Stability of an expanding circular cavity and the failure of amorphous solids

Phys Rev E Stat Nonlin Soft Matter Phys. 2008 Aug;78(2 Pt 2):026124. doi: 10.1103/PhysRevE.78.026124. Epub 2008 Aug 28.

Abstract

Recently, the existence and properties of unbounded cavity modes, resulting in extensive plastic deformation failure of two-dimensional sheets of amorphous media, were discussed in the context of the athermal shear-transformation-zones (STZ) theory. These modes pertain to perfect circular symmetry of the cavity and the stress conditions. In this paper we study the shape stability of the expanding circular cavity against perturbations, in both the unbounded and the bounded growth regimes (for the latter the unperturbed theory predicts no catastrophic failure). Since the unperturbed reference state is time dependent, the linear stability theory cannot be cast into standard time-independent eigenvalue analysis.

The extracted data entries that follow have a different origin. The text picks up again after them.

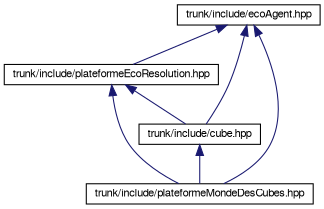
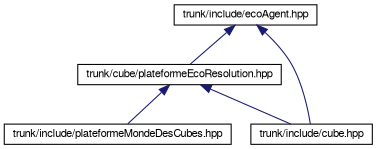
  digraph {
    node [color=black fillcolor=white fontname=FreeSans fontsize=10 shape=record style=filled]
    edge [color=midnightblue dir=back fontname=FreeSans fontsize=10 labelfontname=FreeSans labelfontsize=10 style=solid]
    n1 [height=0.2 label="trunk/include/ecoAgent.hpp" width=0.4]
-   n2 [height=0.2 label="trunk/include/plateformeEcoResolution.hpp" width=0.4]
+   n2 [height=0.2 label="trunk/cube/plateformeEcoResolution.hpp" width=0.4]
    n3 [height=0.2 label="trunk/include/plateformeMondeDesCubes.hpp" width=0.4]
    n4 [height=0.2 label="trunk/include/cube.hpp" width=0.4]
    n1 -> n2
-   n1 -> n3
    n1 -> n4
    n2 -> n3
    n2 -> n4
-   n4 -> n3
  }
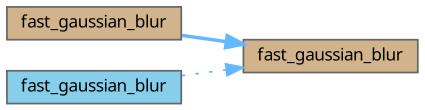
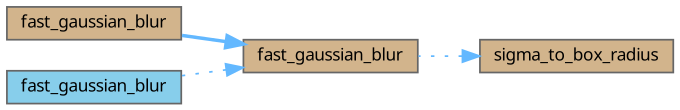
  digraph {
    rankdir=RL
    node [color=grey40 fillcolor=tan fontname=Verdana fontsize=10 shape=box style=filled]
    edge [color=steelblue1 dir=back fontname=Verdana fontsize=10 labelfontname=Verdana labelfontsize=10 style=dotted]
+   n1 [color=gray40 fontcolor=black height=0.2 label=sigma_to_box_radius width=0.4]
    n2 [height=0.2 label=fast_gaussian_blur width=0.4]
    n3 [height=0.2 label=fast_gaussian_blur width=0.4]
    n4 [fillcolor=skyblue height=0.2 label=fast_gaussian_blur width=0.4]
+   n1 -> n2
    n2 -> n3 [style=bold]
    n2 -> n4
  }
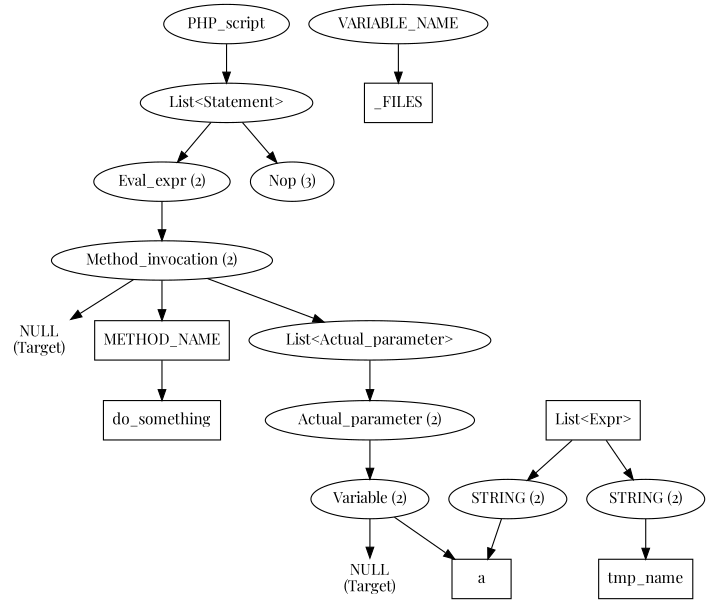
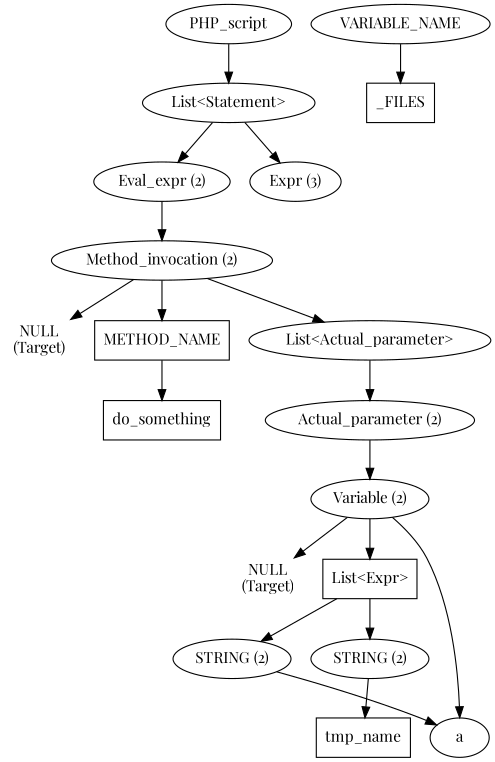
  digraph {
    fontname="Playfair Display"
    ordering=out
    node [fontname="Playfair Display"]
    edge [fontname="Playfair Display"]
    n1 [label=PHP_script]
    n2 [label="List<Statement>"]
    n3 [label="Eval_expr (2)"]
-   n4 [label="Nop (3)"]
+   n4 [label="Expr (3)"]
    n5 [label="Method_invocation (2)"]
    n6 [label="NULL\n(Target)" shape=plaintext]
    n7 [label=METHOD_NAME shape=box]
    n8 [label="List<Actual_parameter>"]
    n9 [label=do_something shape=box]
    n10 [label="Actual_parameter (2)"]
    n11 [label="Variable (2)"]
    n12 [label="NULL\n(Target)" shape=plaintext]
    n13 [label="List<Expr>" shape=box]
-   n14 [label=a shape=box]
+   n14 [label=a shape=ellipse]
    n15 [label=VARIABLE_NAME]
    n16 [label=_FILES shape=box]
    n17 [label="STRING (2)"]
    n18 [label="STRING (2)"]
    n19 [label=tmp_name shape=box]
    n1 -> n2
    n2 -> n3
    n2 -> n4
    n3 -> n5
    n5 -> n6
    n5 -> n7
    n5 -> n8
    n7 -> n9
    n8 -> n10
    n10 -> n11
    n11 -> n12
+   n11 -> n13
    n11 -> n14
    n13 -> n17
    n13 -> n18
    n15 -> n16
    n17 -> n14
    n18 -> n19
  }
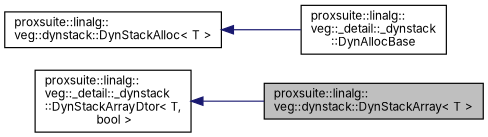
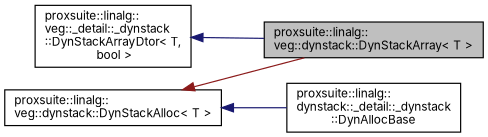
  digraph {
    fontname=Inter
    rankdir=LR
    node [color=black fontname=Inter fontsize=10 shape=record]
    edge [color=midnightblue dir=back fontname=Inter fontsize=10 labelfontname=Helvetica labelfontsize=10 style=solid]
    n1 [fillcolor=grey75 fontcolor=black height=0.2 label="proxsuite::linalg::\lveg::dynstack::DynStackArray\< T \>" style=filled width=0.4]
    n2 [height=0.2 label="proxsuite::linalg::\lveg::dynstack::DynStackAlloc\< T \>" width=0.4]
-   n3 [height=0.2 label="proxsuite::linalg::\lveg::_detail::_dynstack\l::DynAllocBase" width=0.4]
+   n3 [height=0.2 label="proxsuite::linalg::\ldynstack::_detail::_dynstack\l::DynAllocBase" width=0.4]
    n4 [height=0.2 label="proxsuite::linalg::\lveg::_detail::_dynstack\l::DynStackArrayDtor\< T,\l bool \>" width=0.4]
+   n2 -> n1 [color=firebrick4]
    n2 -> n3
    n4 -> n1
  }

The main results of our study are as follows: (i) sufficiently small perturbations are stable; (ii) larger perturbations within the formal linear decomposition may lead to an instability; this dependence on the magnitude of the perturbations in the linear analysis is a result of the nonstationarity of the growth; and (iii) the stability of the circular cavity is particularly sensitive to perturbations in the effective disorder temperature; in this context we highlight the role of the rate sensitivity of the limiting value of this effective temperature. Finally we point to the consequences of the form of the stress dependence of the rate of STZ transitions. The present analysis indicates the importance of nonlinear effects that were not taken into account yet. Furthermore, the analysis suggests that details of the constitutive relations appearing in the theory can be constrained by the modes of macroscopic failure in these amorphous systems.